Body or hand keypoint data:
____
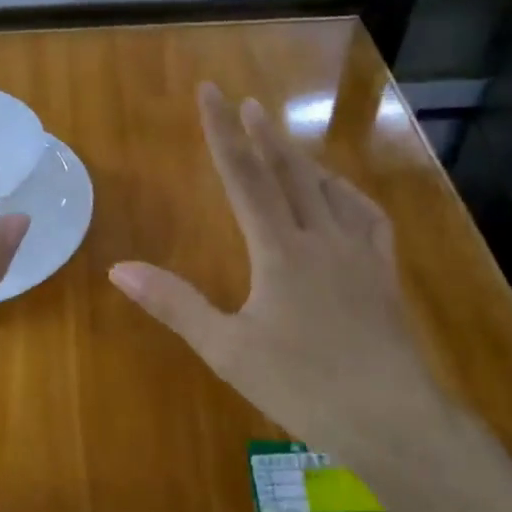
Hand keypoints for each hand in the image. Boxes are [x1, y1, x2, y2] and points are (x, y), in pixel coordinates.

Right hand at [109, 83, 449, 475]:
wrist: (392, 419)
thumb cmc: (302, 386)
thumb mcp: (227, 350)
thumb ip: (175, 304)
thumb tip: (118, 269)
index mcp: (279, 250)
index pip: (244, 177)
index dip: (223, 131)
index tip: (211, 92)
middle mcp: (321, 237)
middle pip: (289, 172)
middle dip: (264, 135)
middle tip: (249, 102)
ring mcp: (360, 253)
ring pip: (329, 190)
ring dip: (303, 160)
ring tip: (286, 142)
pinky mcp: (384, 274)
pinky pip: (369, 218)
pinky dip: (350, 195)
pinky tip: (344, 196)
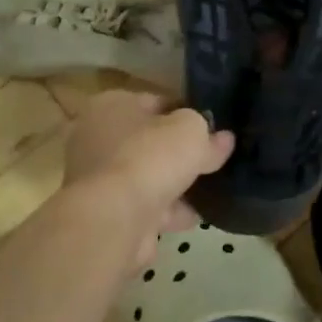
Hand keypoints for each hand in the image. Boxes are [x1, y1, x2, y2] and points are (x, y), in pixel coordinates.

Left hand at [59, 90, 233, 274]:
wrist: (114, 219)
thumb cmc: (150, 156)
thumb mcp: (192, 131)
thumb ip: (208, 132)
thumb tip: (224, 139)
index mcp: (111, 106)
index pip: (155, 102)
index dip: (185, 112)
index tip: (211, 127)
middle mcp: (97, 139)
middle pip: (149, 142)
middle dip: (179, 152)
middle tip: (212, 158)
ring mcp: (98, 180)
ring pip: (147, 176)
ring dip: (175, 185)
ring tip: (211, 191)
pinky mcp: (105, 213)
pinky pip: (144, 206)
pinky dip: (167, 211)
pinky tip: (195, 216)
____
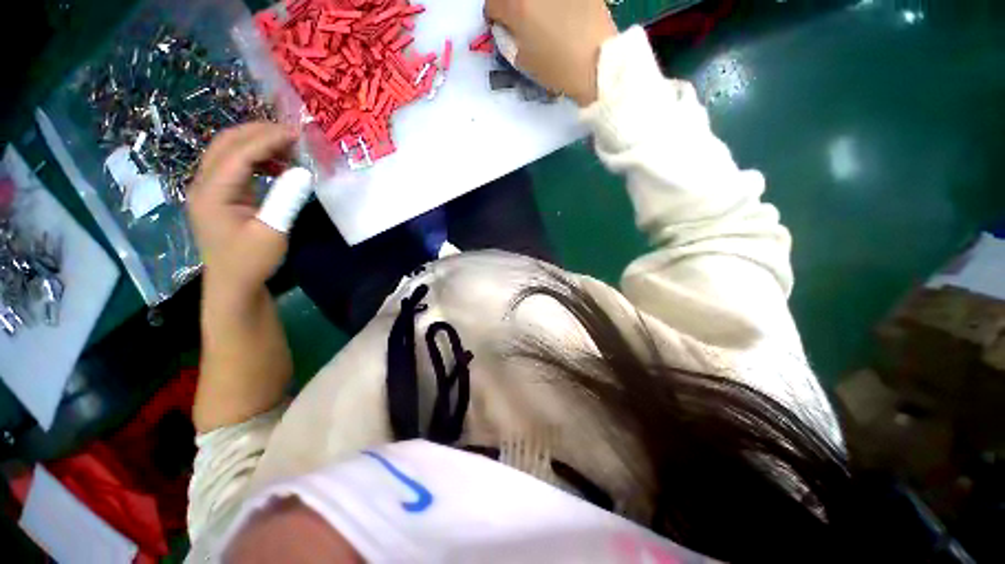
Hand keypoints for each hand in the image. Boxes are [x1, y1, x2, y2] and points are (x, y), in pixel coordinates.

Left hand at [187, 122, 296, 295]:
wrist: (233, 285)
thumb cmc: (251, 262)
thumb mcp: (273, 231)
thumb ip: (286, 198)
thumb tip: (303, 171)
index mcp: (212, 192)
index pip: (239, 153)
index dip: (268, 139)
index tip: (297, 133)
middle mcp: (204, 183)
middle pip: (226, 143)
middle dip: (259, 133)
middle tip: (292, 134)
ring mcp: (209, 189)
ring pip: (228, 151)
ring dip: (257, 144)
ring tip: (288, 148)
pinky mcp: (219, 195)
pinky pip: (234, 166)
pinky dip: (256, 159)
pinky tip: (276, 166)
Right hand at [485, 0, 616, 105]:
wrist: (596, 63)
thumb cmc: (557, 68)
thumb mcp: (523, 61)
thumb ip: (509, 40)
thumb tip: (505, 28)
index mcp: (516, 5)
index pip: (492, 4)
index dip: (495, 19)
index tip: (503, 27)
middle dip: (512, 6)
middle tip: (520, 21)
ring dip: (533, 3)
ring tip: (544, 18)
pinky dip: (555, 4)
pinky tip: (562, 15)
____
Exercise prompt:
Return only the part of the records above that opens with the line containing "ring dip: (257, 144)" and closes with the line containing "pinky tip: (562, 15)", ends included.

Task result:
ring dip: (257, 144)
ring tip: (288, 148)
pinky mcp: (219, 195)
pinky pip: (234, 166)
pinky dip: (256, 159)
pinky tip: (276, 166)
Right hand at [485, 0, 616, 105]:
wrist: (596, 63)
thumb cmc: (557, 68)
thumb mcp: (523, 61)
thumb ip: (509, 40)
thumb tip: (505, 28)
index mcp: (516, 5)
index pip: (492, 4)
index dip: (495, 19)
index tip: (503, 27)
middle dip: (512, 6)
middle tip: (520, 21)
ring dip: (533, 3)
ring tip: (544, 18)
pinky dip: (555, 4)
pinky tip: (562, 15)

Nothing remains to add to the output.